Inspecting the bert_classifier, we see it wraps the encoder with additional Classification head.

tf.keras.utils.plot_model(bert_classifier, show_shapes=True, expand_nested=True, dpi=48)

png

# Create a set of 2-dimensional data tensors to feed into the model.
word_id_data = np.random.randint(vocab_size, size=(batch_size, sequence_length))
mask_data = np.random.randint(2, size=(batch_size, sequence_length))
type_id_data = np.random.randint(2, size=(batch_size, sequence_length))

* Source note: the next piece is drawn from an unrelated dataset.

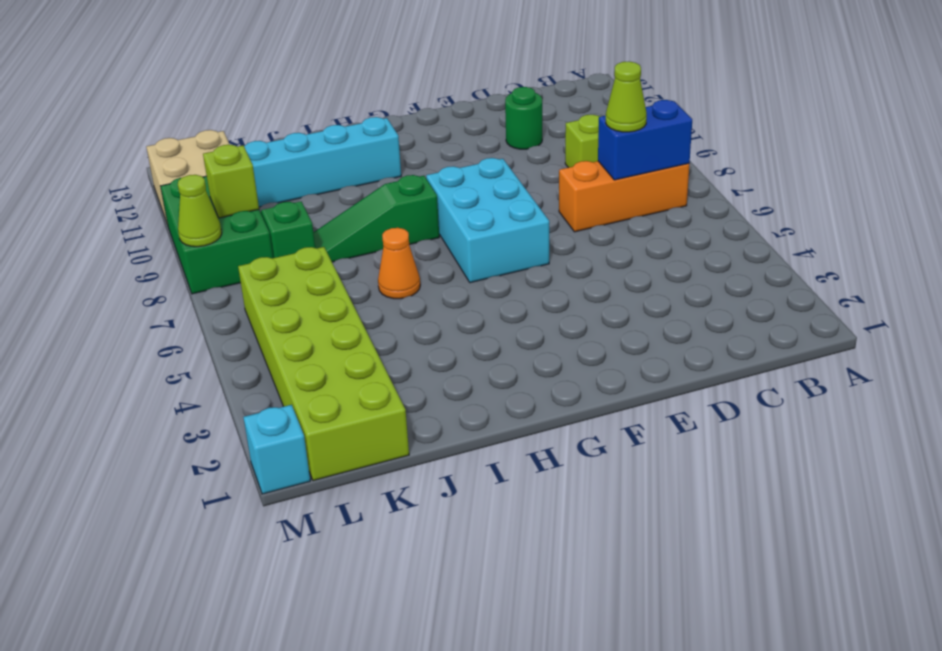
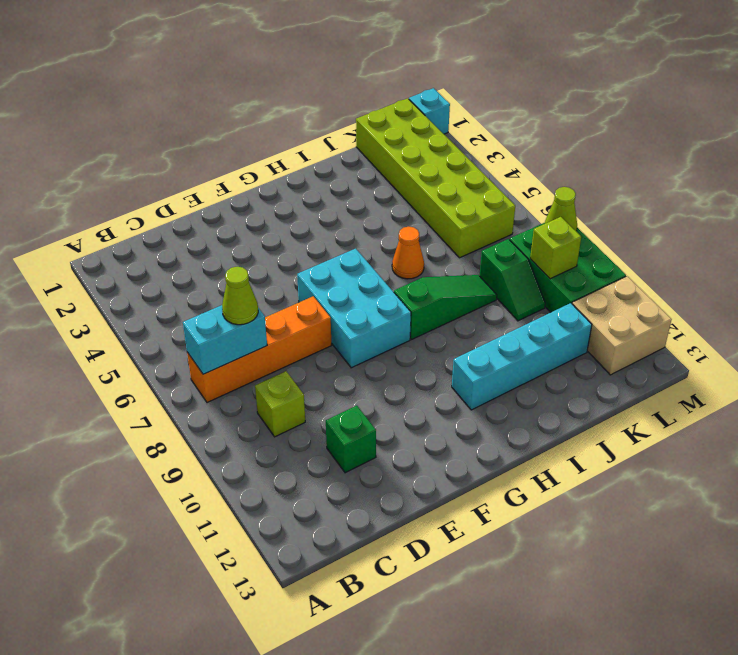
orange brick B7:D7 level 1 -> orange brick B7:E7 level 1
blue brick B7:C7 level 2 -> cyan brick B7:C7 level 2
green round brick D11 level 1 -> green brick D11 level 1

# Feed the data to the model.
logits = bert_classifier([word_id_data, mask_data, type_id_data])
print(f'logits: shape={logits.shape}, dtype={logits.dtype!r}')
logits: shape=(2, 2), dtype=tf.float32

Compute loss

With logits, we can compute loss:

labels = np.random.randint(num_classes, size=(batch_size))

loss = tf.keras.losses.sparse_categorical_crossentropy(
    labels, logits, from_logits=True)
print(loss)
tf.Tensor([0.7332015 1.3447659], shape=(2,), dtype=float32)

With the loss, you can optimize the model. Please see the Fine tune_bert notebook or the model training documentation for the full example.